Set down only these lines, exactly: the line containing "fx_px: 44348" and all lines through the end of the data below. Omit pictures.
------ Data records ------
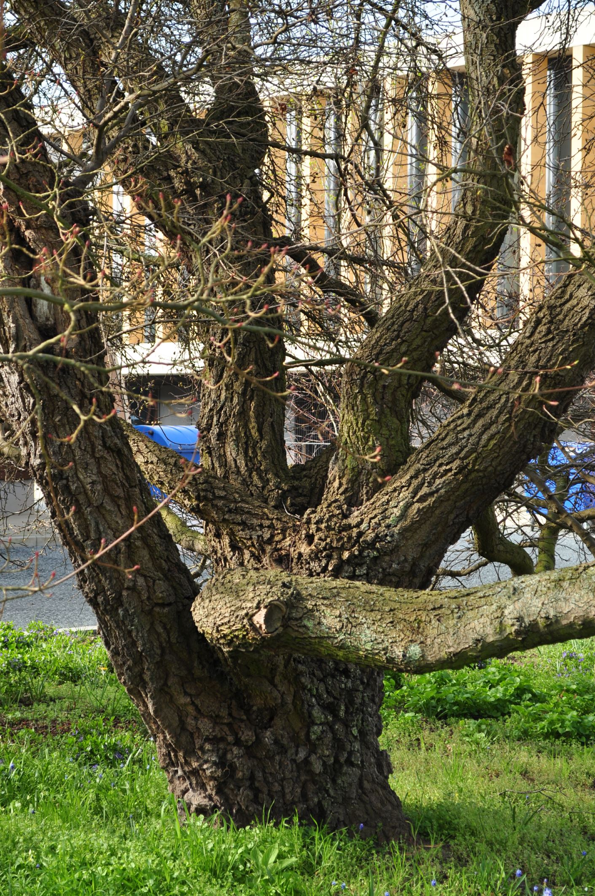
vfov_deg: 24.6
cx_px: 298
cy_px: 448
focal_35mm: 82
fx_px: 2051
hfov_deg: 16.5
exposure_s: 1/160
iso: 200
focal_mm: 55
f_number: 8
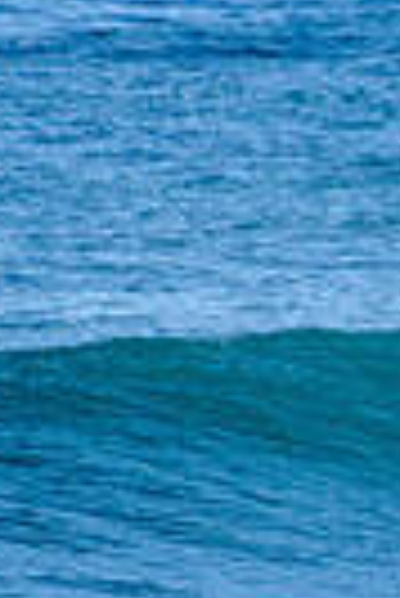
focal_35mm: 2668
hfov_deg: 0.5
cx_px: 1351
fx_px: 44348
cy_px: 422
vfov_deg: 0.8
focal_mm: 500
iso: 280
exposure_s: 1/2000
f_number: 5.6
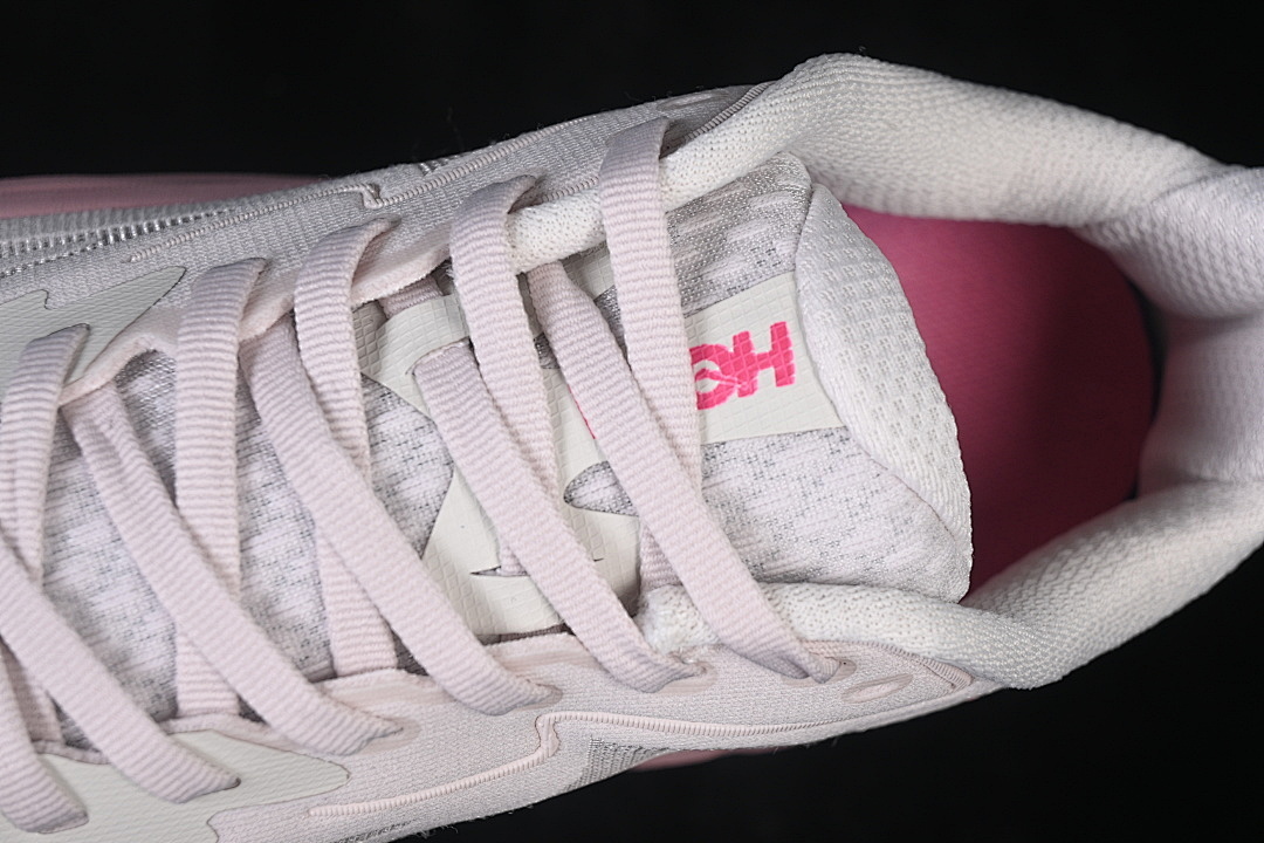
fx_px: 2633
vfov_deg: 18.2
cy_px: 422
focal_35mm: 75
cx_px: 632
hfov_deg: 27.0
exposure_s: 1/80
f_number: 7.1
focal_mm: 50
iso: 160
------
### Exercise solution
fx_px: 44348
cy_px: 422
vfov_deg: 0.8
focal_mm: 500
iso: 280
exposure_s: 1/2000
f_number: 5.6
fx_px: 2633
vfov_deg: 18.2
cy_px: 422
focal_35mm: 75
cx_px: 632
hfov_deg: 27.0
exposure_s: 1/80
f_number: 7.1
focal_mm: 50
iso: 160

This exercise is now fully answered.